*EXCERPTED PASSAGE*.
And so, through that blend of experiences, simulated experiences, actual practice experiences, and instruction in professionalism, we will be helping our students learn the craft of law by actually doing it, either in a simulated sense or in an actual sense, as opposed to just studying about it.
Transcript: The goals of our curriculum, I think, are to help a student understand what it means to actually be a lawyer. For a long time, our law school and most American law schools have done a brilliant job, I think, of helping law students understand how to think like a lawyer. But there's more to the job than just thinking. There's counseling, there's advocacy, there's the taking of a problem that a client has and helping them work their way through it and its our goal to help students develop those skills and at the same time develop a sense of professionalism, of the traditions of the profession, of the role of the lawyer in our society, the role of the lawyer as the leader, of the role of the lawyer as someone who helps make society better, as we struggle to deal with all the challenges that face us.
Transcript: I think its probably useful in understanding the bold new curriculum that we are creating, to compare what we are planning to do with what our law school has traditionally done and what most law schools have traditionally done. I suppose the biggest contrast is this, most of what takes place in the traditional law school takes place literally in a classroom, and there's a professor in the front of the room, or seated at the seminar table, and students will have had assignments that they have read in advance, and they come to class at 2 or 3 days a week, and they explore and discuss those assignments. And then at the end of the year they take an exam, or they write a paper. That's a very traditional school model, and that is what most of us are used to in high school and college and for most of the law school experience.
That will not be what we are doing with this new third year experience. It will not take place in classroom settings. There won't be a professor who assigns material in advance in the traditional sense. There won't be someone coming to the podium or sitting around a seminar table. Instead, we'll take exactly the same material that we would have had in a seminar or that we would have had in a traditional course, and we will present it to a student exactly as it would be presented to a student in the actual world, once they graduate. And then, the professor or the visiting professor of practice who might be a very experienced lawyer, who will come in to help us with one of these courses, will act as the senior lawyer would in the real world and guide the student as the student discovers how to grapple with the problem, begins to formulate his or her judgment as to how to advise the client, or his or her judgment as to what sorts of arguments to make before an agency or before a court. The senior lawyer will act as a mentor and as a guide, and as an evaluator. The student will produce various kinds of work, exactly as the student would do in the real world, the practice and the senior lawyer will critique that work or the professor acting as the senior lawyer will critique that work.
And so, the method of learning will be much more active in contrast to the traditional method of learning in a classroom and the method of evaluation will be much more hands on and will involve looking at the very kind of work that the student would later produce when he or she enters practice.

*DATASET ENTRIES*.

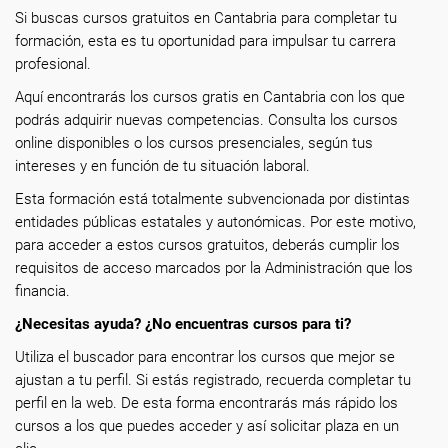
Si buscas cursos gratuitos en Cantabria para completar tu
formación, esta es tu oportunidad para impulsar tu carrera
profesional.
Aquí encontrarás los cursos gratis en Cantabria con los que
podrás adquirir nuevas competencias. Consulta los cursos
online disponibles o los cursos presenciales, según tus
intereses y en función de tu situación laboral.
Esta formación está totalmente subvencionada por distintas
entidades públicas estatales y autonómicas. Por este motivo,
para acceder a estos cursos gratuitos, deberás cumplir los
requisitos de acceso marcados por la Administración que los
financia.
¿Necesitas ayuda? ¿No encuentras cursos para ti?
Utiliza el buscador para encontrar los cursos que mejor se
ajustan a tu perfil. Si estás registrado, recuerda completar tu
perfil en la web. De esta forma encontrarás más rápido los
cursos a los que puedes acceder y así solicitar plaza en un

*WORK TASK*.
From the law school curriculum transcript, extract everything from "Transcript: The goals" down to "that face us.", copying it word for word.

*REPLY*.
Transcript: The goals of our curriculum, I think, are to help a student understand what it means to actually be a lawyer. For a long time, our law school and most American law schools have done a brilliant job, I think, of helping law students understand how to think like a lawyer. But there's more to the job than just thinking. There's counseling, there's advocacy, there's the taking of a problem that a client has and helping them work their way through it and its our goal to help students develop those skills and at the same time develop a sense of professionalism, of the traditions of the profession, of the role of the lawyer in our society, the role of the lawyer as the leader, of the role of the lawyer as someone who helps make society better, as we struggle to deal with all the challenges that face us.